George became a deeply divisive figure as a result of the split. Supporters credited him with protecting the Indianapolis 500 from CART's commercial interests and preserving the Speedway's autonomy. Critics, including prominent motorsport commentators, argued his actions fractured the sport's fan base, drove major manufacturers and sponsors away from open-wheel racing, and ceded ground to NASCAR that open-wheel racing never recovered. The Indianapolis 500's attendance declined significantly during the split era, with the race failing to sell out for years.
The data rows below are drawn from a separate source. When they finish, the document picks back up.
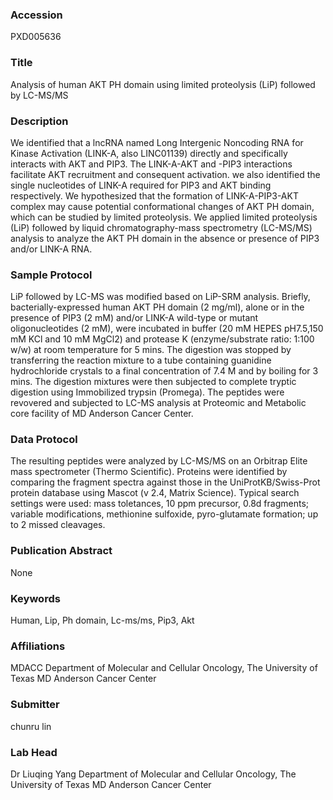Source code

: ### Accession
PXD005636

### Title
Analysis of human AKT PH domain using limited proteolysis (LiP) followed by LC-MS/MS

### Description
We identified that a lncRNA named Long Intergenic Noncoding RNA for Kinase Activation (LINK-A, also LINC01139) directly and specifically interacts with AKT and PIP3. The LINK-A-AKT and -PIP3 interactions facilitate AKT recruitment and consequent activation. we also identified the single nucleotides of LINK-A required for PIP3 and AKT binding respectively. We hypothesized that the formation of LINK-A-PIP3-AKT complex may cause potential conformational changes of AKT PH domain, which can be studied by limited proteolysis. We applied limited proteolysis (LiP) followed by liquid chromatography-mass spectrometry (LC-MS/MS) analysis to analyze the AKT PH domain in the absence or presence of PIP3 and/or LINK-A RNA.

### Sample Protocol
LiP followed by LC-MS was modified based on LiP-SRM analysis. Briefly, bacterially-expressed human AKT PH domain (2 mg/ml), alone or in the presence of PIP3 (2 mM) and/or LINK-A wild-type or mutant oligonucleotides (2 mM), were incubated in buffer (20 mM HEPES pH7.5,150 mM KCl and 10 mM MgCl2) and protease K (enzyme/substrate ratio: 1:100 w/w) at room temperature for 5 mins. The digestion was stopped by transferring the reaction mixture to a tube containing guanidine hydrochloride crystals to a final concentration of 7.4 M and by boiling for 3 mins. The digestion mixtures were then subjected to complete tryptic digestion using Immobilized trypsin (Promega). The peptides were revovered and subjected to LC-MS analysis at Proteomic and Metabolic core facility of MD Anderson Cancer Center.

### Data Protocol
The resulting peptides were analyzed by LC-MS/MS on an Orbitrap Elite mass spectrometer (Thermo Scientific). Proteins were identified by comparing the fragment spectra against those in the UniProtKB/Swiss-Prot protein database using Mascot (v 2.4, Matrix Science). Typical search settings were used: mass toletances, 10 ppm precursor, 0.8d fragments; variable modifications, methionine sulfoxide, pyro-glutamate formation; up to 2 missed cleavages.

### Publication Abstract
None

### Keywords
Human, Lip, Ph domain, Lc-ms/ms, Pip3, Akt

### Affiliations
MDACC
Department of Molecular and Cellular Oncology, The University of Texas MD Anderson Cancer Center

### Submitter
chunru lin

### Lab Head
Dr Liuqing Yang
Department of Molecular and Cellular Oncology, The University of Texas MD Anderson Cancer Center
George resigned as president and CEO of IMS and Hulman and Company on June 30, 2009. Reports indicated that his sisters โ Nancy George, Josie George, and Kathi Conforti-George โ had expressed growing concern to their mother about spending decisions, including the estimated sixty million dollars invested in the IMS road course for Formula One and ongoing funding for George's personal IRL racing team, Vision Racing. The board declined to continue funding Vision Racing, and George cited a desire to focus more time on the IRL as the official reason for his departure. He resigned from the board of directors in January 2010.
Vision Racing, co-owned with his wife Laura George and operated with Ed Carpenter as primary driver, had been formed from the remnants of Kelley Racing. The team shut down in January 2009 due to a lack of sponsorship.
George later returned to a board role at Hulman and Company and has maintained an involvement in the sport through Ed Carpenter Racing, a team co-owned with his stepson Ed Carpenter. In 2019, Roger Penske purchased both the Indianapolis Motor Speedway and the IndyCar Series from Hulman and Company, ending the Hulman-George family's long stewardship of the Speedway.